第1步和第2步似乎很好，但第3步不行。如果运行该脚本，您将看到它为重新调整大小的数据绘制了一条完全无效的曲线

有人能告诉我如何修改下面的代码，以便为重新调整大小的数据创建和绘制真正的最佳拟合S形曲线吗？当在可能的最大值和最小值范围内重新调整大小时，这需要是可再现的

我似乎能够将问题跟踪到New_p，这在以下代码行中定义：

New_p, New_cov, New_infodict, New_mesg, New_ier = scipy.optimize.leastsq( 
    residuals,New_p_guess,args=(NewX,NewY),full_output=1,warning=True)   

但我不知道如何更深入地研究这个问题。
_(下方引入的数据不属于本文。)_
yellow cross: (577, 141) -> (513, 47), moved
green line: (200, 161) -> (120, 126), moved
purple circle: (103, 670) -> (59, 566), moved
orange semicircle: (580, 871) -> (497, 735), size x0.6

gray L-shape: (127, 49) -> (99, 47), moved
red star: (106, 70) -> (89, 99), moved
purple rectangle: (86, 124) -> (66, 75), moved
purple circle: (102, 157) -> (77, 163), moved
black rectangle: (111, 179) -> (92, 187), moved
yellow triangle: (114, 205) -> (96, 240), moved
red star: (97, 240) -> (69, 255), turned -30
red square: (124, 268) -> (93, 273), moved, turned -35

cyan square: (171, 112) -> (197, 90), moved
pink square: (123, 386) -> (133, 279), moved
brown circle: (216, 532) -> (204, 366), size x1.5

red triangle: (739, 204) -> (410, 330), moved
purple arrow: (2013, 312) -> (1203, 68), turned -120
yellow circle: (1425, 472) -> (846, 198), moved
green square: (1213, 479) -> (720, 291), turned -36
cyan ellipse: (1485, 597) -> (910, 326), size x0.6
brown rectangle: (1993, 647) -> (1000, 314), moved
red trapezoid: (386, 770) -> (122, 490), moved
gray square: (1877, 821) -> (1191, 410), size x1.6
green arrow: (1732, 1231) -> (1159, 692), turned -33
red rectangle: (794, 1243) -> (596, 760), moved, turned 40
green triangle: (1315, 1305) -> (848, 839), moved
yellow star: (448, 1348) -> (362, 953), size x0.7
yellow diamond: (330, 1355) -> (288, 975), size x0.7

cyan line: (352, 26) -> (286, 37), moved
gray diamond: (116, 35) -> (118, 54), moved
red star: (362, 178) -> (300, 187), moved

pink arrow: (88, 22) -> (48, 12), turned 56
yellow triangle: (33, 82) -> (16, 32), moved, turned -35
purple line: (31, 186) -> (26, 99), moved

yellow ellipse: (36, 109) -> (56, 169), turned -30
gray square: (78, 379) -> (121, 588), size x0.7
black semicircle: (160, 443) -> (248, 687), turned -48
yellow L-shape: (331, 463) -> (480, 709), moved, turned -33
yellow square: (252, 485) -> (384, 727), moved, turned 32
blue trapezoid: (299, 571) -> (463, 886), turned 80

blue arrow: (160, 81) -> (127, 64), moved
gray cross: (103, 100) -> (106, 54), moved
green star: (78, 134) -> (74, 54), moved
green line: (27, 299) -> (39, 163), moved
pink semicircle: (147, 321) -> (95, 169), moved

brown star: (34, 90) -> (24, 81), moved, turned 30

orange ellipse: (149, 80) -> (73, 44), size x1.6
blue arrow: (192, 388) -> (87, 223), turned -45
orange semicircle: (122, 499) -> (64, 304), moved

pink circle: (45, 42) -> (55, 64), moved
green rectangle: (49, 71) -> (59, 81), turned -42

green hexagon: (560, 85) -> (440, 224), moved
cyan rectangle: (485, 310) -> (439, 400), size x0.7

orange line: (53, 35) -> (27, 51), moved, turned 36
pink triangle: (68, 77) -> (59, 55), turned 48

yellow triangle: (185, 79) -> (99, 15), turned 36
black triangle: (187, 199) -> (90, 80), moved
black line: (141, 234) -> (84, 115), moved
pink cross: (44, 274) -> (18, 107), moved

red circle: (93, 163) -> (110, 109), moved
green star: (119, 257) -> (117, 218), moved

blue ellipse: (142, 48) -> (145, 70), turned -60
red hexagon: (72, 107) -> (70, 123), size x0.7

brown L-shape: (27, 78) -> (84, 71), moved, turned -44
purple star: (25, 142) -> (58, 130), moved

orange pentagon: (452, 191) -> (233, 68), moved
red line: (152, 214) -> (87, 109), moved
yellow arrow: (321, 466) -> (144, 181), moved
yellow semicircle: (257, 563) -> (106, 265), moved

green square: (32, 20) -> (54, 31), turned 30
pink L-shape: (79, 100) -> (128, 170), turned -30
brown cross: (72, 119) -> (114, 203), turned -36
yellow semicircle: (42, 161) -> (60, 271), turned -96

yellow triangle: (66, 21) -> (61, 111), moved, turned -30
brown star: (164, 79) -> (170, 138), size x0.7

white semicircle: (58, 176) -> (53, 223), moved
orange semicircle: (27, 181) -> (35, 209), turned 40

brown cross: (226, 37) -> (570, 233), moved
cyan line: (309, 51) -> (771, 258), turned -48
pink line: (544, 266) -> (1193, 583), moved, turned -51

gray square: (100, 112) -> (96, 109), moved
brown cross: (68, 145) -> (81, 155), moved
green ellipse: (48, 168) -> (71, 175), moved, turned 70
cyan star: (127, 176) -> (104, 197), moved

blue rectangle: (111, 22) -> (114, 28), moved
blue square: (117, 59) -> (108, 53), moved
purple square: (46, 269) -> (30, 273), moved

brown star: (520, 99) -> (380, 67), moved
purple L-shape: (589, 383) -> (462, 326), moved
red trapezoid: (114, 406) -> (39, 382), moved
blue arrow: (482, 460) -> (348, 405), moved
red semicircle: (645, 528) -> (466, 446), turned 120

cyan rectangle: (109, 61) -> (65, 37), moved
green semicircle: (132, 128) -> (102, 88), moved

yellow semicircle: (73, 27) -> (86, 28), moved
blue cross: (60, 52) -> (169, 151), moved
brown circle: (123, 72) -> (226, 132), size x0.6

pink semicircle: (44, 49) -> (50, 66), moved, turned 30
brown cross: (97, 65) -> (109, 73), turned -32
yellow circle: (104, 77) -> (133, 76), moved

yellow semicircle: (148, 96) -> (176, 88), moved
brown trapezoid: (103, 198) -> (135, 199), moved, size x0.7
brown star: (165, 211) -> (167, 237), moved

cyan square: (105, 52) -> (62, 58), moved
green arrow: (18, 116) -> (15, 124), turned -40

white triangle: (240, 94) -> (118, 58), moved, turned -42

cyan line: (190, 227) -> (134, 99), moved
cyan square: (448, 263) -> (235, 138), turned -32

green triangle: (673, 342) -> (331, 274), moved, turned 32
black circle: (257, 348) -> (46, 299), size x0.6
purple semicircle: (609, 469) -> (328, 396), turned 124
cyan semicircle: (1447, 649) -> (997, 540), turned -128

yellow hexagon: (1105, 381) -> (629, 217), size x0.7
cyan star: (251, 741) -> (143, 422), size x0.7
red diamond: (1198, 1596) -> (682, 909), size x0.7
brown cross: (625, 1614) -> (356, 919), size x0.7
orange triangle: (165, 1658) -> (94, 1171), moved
我认为问题可能与全局变量和局部变量之间的差异有关，但可能是其他原因

以下是我的完整代码的当前草稿：

import numpy as np 
import matplotlib.pyplot as plt 
import scipy.optimize 

def GetMinRR(age):
    MaxHR = 208-(0.7*age)
    MinRR = (60/MaxHR)*1000
    return MinRR

def sigmoid(p,x):
    x0,y0,c,k=p 
    y = c / (1 + np.exp(-k*(x-x0))) + y0 
    return y 

def residuals(p,x,y): 
    return y - sigmoid(p,x) 

def resize(x,y,xmin=0.0,xmax=1.0,ymin=0.0,ymax=1.0):
    # Create local variables
    NewX = [t for t in x]
    NewY = [t for t in y]
    # If the mins are greater than the maxs, then flip them.
    if xmin>xmax: xmin,xmax=xmax,xmin 
    if ymin>ymax: ymin,ymax=ymax,ymin
    #----------------------------------------------------------------------------------------------    
    # The rest of the code below re-calculates all the values in x and then in y with these steps:
    #       1.) Subtract the actual minimum of the input x-vector from each value of x
    #       2.) Multiply each resulting value of x by the result of dividing the difference
    #           between the new xmin and xmax by the actual maximum of the input x-vector
    #       3.) Add the new minimum to each value of x
    # Note: I wrote in x-notation, but the identical process is also repeated for y
    #----------------------------------------------------------------------------------------------    
    # Subtracts right operand from the left operand and assigns the result to the left operand.
    # Note: c -= a is equivalent to c = c - a
    NewX -= x.min()

    # Multiplies right operand with the left operand and assigns the result to the left operand.
    # Note: c *= a is equivalent to c = c * a
    NewX *= (xmax-xmin)/NewX.max()

    # Adds right operand to the left operand and assigns the result to the left operand.
    # Note: c += a is equivalent to c = c + a
    NewX += xmin

    # Subtracts right operand from the left operand and assigns the result to the left operand.
    # Note: c -= a is equivalent to c = c - a
    NewY -= y.min()

    # Multiplies right operand with the left operand and assigns the result to the left operand.
    # Note: c *= a is equivalent to c = c * a
    NewY *= (ymax-ymin)/NewY.max()

    # Adds right operand to the left operand and assigns the result to the left operand.
    # Note: c += a is equivalent to c = c + a
    NewY += ymin

    return (NewX,NewY)

# Declare raw data for use in creating logistic regression equation
x = np.array([821,576,473,377,326],dtype='float') 
y = np.array([255,235,208,166,157],dtype='float') 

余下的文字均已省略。